BEGIN
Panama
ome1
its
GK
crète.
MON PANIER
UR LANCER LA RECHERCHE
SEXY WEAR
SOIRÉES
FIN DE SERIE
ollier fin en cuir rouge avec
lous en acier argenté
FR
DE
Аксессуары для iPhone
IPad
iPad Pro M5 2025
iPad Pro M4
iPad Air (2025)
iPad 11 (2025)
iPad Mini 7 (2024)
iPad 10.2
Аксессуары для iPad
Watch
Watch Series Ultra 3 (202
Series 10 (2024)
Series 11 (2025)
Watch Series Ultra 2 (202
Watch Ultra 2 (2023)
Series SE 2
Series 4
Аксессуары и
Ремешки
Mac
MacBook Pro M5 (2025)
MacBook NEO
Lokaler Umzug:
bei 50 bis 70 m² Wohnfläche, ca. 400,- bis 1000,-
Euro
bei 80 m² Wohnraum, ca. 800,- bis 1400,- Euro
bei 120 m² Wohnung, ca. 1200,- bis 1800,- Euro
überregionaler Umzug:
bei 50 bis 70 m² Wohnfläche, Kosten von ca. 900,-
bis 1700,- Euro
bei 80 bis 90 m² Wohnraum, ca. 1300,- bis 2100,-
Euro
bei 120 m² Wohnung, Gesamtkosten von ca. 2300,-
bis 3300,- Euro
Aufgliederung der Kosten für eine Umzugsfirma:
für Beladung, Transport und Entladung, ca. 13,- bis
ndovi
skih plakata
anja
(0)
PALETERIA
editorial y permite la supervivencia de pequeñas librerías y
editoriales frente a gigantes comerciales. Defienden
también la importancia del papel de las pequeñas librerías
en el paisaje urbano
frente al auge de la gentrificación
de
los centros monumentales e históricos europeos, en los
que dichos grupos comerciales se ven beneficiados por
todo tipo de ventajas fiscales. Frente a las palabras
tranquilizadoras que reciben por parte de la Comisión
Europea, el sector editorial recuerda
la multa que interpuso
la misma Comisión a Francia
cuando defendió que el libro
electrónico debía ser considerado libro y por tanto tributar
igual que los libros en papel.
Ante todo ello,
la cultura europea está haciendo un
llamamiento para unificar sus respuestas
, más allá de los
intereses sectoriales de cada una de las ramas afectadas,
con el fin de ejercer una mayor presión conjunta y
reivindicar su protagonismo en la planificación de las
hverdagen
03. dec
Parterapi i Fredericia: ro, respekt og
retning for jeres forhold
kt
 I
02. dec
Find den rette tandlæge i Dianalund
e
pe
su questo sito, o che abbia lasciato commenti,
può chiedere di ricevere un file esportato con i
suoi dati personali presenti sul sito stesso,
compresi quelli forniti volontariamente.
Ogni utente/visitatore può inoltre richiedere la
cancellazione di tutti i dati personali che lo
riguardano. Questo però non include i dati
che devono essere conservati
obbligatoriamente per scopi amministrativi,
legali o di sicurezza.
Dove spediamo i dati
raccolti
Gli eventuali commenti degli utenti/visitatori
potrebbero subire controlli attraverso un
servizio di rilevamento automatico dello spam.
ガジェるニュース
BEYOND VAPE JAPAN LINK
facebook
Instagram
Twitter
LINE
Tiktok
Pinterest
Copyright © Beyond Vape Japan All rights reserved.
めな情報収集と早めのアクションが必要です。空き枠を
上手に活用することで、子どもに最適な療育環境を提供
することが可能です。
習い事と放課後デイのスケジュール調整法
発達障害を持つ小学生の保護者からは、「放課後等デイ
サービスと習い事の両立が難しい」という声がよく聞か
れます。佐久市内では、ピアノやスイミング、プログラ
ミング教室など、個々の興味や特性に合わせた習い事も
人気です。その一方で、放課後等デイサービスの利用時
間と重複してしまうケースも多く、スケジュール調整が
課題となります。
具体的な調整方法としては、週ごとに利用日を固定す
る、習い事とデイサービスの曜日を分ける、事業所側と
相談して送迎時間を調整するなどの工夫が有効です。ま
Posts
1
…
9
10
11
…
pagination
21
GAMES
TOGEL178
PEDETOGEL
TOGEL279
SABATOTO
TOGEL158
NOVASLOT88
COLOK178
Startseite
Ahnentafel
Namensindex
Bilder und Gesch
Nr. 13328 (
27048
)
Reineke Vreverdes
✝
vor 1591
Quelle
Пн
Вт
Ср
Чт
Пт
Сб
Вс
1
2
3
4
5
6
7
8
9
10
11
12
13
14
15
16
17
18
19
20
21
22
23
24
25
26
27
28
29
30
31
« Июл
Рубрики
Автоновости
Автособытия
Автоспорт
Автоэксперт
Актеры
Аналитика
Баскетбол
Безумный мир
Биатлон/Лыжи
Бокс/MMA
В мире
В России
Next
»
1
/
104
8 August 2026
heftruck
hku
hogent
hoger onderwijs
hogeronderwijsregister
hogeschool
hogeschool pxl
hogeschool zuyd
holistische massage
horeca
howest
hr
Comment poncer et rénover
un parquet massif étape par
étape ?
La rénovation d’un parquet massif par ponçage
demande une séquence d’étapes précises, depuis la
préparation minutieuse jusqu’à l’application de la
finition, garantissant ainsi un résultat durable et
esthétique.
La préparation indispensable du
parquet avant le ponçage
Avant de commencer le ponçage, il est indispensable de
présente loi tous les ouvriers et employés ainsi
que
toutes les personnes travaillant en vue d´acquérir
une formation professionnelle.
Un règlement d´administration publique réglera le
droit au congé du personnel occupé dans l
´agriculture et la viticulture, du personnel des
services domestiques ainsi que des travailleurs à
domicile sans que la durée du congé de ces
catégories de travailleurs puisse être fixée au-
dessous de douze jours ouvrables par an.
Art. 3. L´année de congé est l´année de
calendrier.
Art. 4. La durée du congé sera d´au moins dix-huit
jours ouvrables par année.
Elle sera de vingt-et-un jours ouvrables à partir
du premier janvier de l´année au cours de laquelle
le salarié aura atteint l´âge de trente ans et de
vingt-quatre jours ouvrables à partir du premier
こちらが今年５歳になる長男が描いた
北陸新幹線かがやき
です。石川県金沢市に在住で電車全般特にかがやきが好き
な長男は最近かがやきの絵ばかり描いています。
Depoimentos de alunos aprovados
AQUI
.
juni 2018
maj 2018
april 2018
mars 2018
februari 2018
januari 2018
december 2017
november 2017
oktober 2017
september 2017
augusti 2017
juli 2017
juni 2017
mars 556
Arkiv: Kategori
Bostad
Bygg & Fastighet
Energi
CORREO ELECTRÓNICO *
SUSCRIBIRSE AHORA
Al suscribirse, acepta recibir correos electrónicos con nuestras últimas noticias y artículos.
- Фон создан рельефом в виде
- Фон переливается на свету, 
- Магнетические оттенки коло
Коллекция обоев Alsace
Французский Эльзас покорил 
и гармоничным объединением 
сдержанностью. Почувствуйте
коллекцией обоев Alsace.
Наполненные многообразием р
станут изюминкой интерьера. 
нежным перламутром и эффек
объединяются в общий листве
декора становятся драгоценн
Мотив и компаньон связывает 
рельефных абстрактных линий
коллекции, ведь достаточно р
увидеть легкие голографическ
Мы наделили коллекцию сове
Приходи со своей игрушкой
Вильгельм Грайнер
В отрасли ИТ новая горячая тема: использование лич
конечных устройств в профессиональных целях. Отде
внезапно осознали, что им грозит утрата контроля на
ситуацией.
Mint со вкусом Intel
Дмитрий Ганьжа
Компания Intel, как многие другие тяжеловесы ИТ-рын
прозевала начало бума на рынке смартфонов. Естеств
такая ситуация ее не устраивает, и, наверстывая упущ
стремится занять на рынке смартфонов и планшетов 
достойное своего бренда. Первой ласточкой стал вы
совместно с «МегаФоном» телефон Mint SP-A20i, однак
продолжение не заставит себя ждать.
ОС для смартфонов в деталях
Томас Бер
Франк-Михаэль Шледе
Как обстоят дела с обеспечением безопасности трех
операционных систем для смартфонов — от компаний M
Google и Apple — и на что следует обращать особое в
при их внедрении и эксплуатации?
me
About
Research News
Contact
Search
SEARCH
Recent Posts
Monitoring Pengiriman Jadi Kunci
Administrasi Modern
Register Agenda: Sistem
END
How many of the lines above contain the string "papel", matching case exactly? Give only the number.

● TASK ANSWER:
2